Source text.
- Born: Burak Erman Yörük 26 May 1995 (age 31) Şişli, Istanbul, Turkey
- Occupation: Actor
- Years active: 2002–present
- Spouse: Tuana Yılmaz ​(m. 2026)​

= Burak Yörük =

Turkish actor (born 1995)

Burak Erman Yörük (born 26 May 1995) is a Turkish film and television actor.

==Personal life==

His paternal family is of Yörük descent, which is a Turkic ethnic subgroup. His maternal family is of Albanian descent. He began acting as child actor. He studied theatre department in Beykent University. His family works in TV-media industry. His father was a producer.

Burak Yörük had been dating Tuana Yılmaz, who is a designer and singer, since 2021. They married in 2026.

== Career ==
Yörük made his debut on television with a role in the series in 2002 as child actor. He played minor role as child actor.

Dataset items
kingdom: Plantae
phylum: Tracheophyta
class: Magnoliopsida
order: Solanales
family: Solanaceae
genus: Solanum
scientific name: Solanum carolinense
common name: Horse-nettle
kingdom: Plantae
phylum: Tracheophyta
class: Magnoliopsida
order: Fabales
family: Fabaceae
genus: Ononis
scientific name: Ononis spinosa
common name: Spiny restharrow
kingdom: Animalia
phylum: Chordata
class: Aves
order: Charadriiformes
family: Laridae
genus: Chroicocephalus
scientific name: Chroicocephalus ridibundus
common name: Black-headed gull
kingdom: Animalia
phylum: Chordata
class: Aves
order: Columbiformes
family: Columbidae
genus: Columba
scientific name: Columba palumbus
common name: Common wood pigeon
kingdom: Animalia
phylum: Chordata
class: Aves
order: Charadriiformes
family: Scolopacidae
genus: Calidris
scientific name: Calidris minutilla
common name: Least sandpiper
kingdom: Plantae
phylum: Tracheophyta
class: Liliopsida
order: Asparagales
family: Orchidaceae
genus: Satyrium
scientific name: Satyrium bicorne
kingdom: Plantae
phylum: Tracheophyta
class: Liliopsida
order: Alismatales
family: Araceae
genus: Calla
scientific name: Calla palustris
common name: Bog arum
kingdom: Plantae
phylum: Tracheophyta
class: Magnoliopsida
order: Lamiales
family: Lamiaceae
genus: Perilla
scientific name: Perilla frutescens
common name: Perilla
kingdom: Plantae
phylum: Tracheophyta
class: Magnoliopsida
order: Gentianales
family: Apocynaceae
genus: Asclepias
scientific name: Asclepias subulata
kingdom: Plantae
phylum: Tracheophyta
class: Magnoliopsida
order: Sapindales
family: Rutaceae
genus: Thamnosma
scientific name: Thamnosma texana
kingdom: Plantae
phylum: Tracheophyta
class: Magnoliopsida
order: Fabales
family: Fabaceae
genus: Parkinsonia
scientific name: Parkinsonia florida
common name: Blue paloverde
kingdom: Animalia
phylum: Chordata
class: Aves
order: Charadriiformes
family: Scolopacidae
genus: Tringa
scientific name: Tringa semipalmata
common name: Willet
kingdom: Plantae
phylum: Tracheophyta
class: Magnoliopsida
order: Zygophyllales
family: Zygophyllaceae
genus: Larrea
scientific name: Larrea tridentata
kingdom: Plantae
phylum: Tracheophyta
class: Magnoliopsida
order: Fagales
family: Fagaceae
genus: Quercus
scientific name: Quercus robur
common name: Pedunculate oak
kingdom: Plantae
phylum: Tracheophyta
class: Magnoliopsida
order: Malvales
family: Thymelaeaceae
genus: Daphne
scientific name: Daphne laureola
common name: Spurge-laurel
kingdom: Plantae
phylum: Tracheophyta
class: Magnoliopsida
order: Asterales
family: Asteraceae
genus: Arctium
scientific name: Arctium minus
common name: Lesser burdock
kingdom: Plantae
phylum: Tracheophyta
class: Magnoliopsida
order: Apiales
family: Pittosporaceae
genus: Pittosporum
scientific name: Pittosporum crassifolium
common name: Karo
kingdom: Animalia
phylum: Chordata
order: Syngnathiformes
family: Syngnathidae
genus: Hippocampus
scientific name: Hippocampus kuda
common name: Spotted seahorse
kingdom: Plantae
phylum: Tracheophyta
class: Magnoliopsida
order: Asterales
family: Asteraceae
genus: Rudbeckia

Your tasks.
- A) Repeat the Burak Yörük article word for word, starting at the words "- Born: Burak" and ending after the words "and television actor.".
- B) What did Burak Yörük's father work as, according to the Burak Yörük article?
These entries have no connection to the Burak Yörük article.

Responses to the tasks.
- A)
- Born: Burak Erman Yörük 26 May 1995 (age 31) Şişli, Istanbul, Turkey
- Occupation: Actor
- Years active: 2002–present
- Spouse: Tuana Yılmaz ​(m. 2026)​

= Burak Yörük =

Turkish actor (born 1995)

Burak Erman Yörük (born 26 May 1995) is a Turkish film and television actor.

- B) His father was a producer.